Elizabeth blinked twice “I am a walking corpse, cursed to drink the blood of the living to survive. I may never walk in the sun, or taste food the way it was meant to be tasted; everything is dulled except for that sweet red dream. So yes, yes I believe in a God. Is that God your Christian father, or Muslim divine being? I dunno, maybe. Maybe it’s one of the many Norse or Greek gods; hell maybe it’s a Sikh God or maybe it’s Buddha himself. I don’t find it matters too much, but either way I have no choice but to believe.”
“The bible does tell of a time of judgment, which would be an apocalypse, but the idea of revelations and the four horsemen type of events is heavily debated, some speak of it as a metaphor.” Her reply didn’t seem to surprise or upset him, his voice remained calm.
“What if I knew…” Elizabeth spoke quietly “… knew that it was coming… what if I could stop it. I should do that right? Save all those people; that’s the right thing to do?”
The Vicar’s mouth opened ever so slightly and his eyes widened, either on shock or fear. Elizabeth was impressed how quickly he regained his composure however. “If you really can stop judgment day, you would deny millions their chance to be absolved of sin! They would have no afterlife; everyone would be destined to wander in purgatory for the rest of eternity.” The shock had not yet left his voice.
Elizabeth frowned “So quick to condemn my kind, but isn’t that the afterlife due to me? I get to walk an un-life until something finally finishes me off, then I walk purgatory for the rest of eternity. Or worse go to hell for my sins, there is no redemption for vampires.”
Trouble defined the Vicar’s face; this was not what he had expected when a vampire walked through his door. He sat silently thinking for a time, the red haired young girl who sat pale before him did not interrupt his thoughts. In fact she hardly did anything while he thought, barely a twitch, though they sat like this for a good few minutes.
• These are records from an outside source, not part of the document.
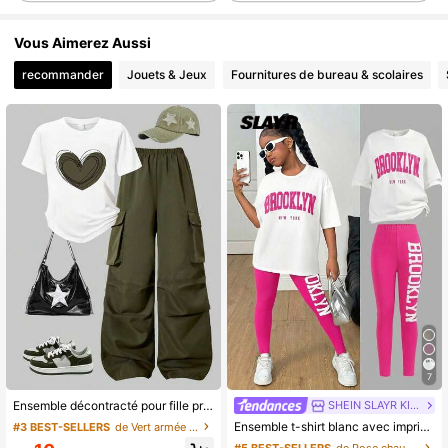
808K Suiveurs
4,89
Vous Aimerez Aussi
808K Suiveurs
4,89
recommander
Jouets & Jeux
Fournitures de bureau & scolaires
808K Suiveurs
4,89
808K Suiveurs
4,89
808K Suiveurs
4,89
808K Suiveurs
4,89
808K Suiveurs
4,89
7
SHEIN SLAYR KIDS
Ensemble décontracté pour fille préadolescente avec t-shirt à manches courtes imprimé cœur et pantalon cargo, rentrée scolaire
Ensemble t-shirt blanc avec imprimé lettres vertes et leggings verts, tenue décontractée et quotidienne pour préadolescentes
#3 BEST-SELLERS
de Vert armée Ensembles pour filles préadolescente
#5 BEST-SELLERS
de Rose chaud Ensembles pour filles préadolescente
When he spoke her eyes flicked back to his as if she were waking from a day dream “The world and the lord place us on our paths that we must walk, some are easy paths, and some are hard paths, but we are judged not on what happens while we walk these paths, but our intent behind our steps. You must do what you feel is right; stopping the apocalypse would indeed save the lives of thousands if not millions; but you would also deny the judgment of the righteous, and deny the afterlife to every man to have walked this earth since the dawn of time.”
He stopped to take a breath before finishing “You would also tempt the wrath of God, who can be most vengeful.”
Silence fell between the two as Elizabeth seemed to process what he’d said, soft music still playing as the backdrop to this scene. The Vicar still appeared troubled, but Elizabeth reached across and held his warm, leathery hand between her cold marble-like smooth hands. “Thank you, you’ve been a great help to me.”
They both stood in silence and Elizabeth released his hand, turned and walked softly towards the entrance. Before she left she stopped, pulled out an old pouch, coins jingling inside as it bounced out of her coat pocket. She placed it on top of the collection box, and gave the Vicar one final, calm smile. He stood there, looking somewhere between stunned and worried.
The door clicked closed behind her as she left and the Vicar spoke into the chamber alone “What have I done?”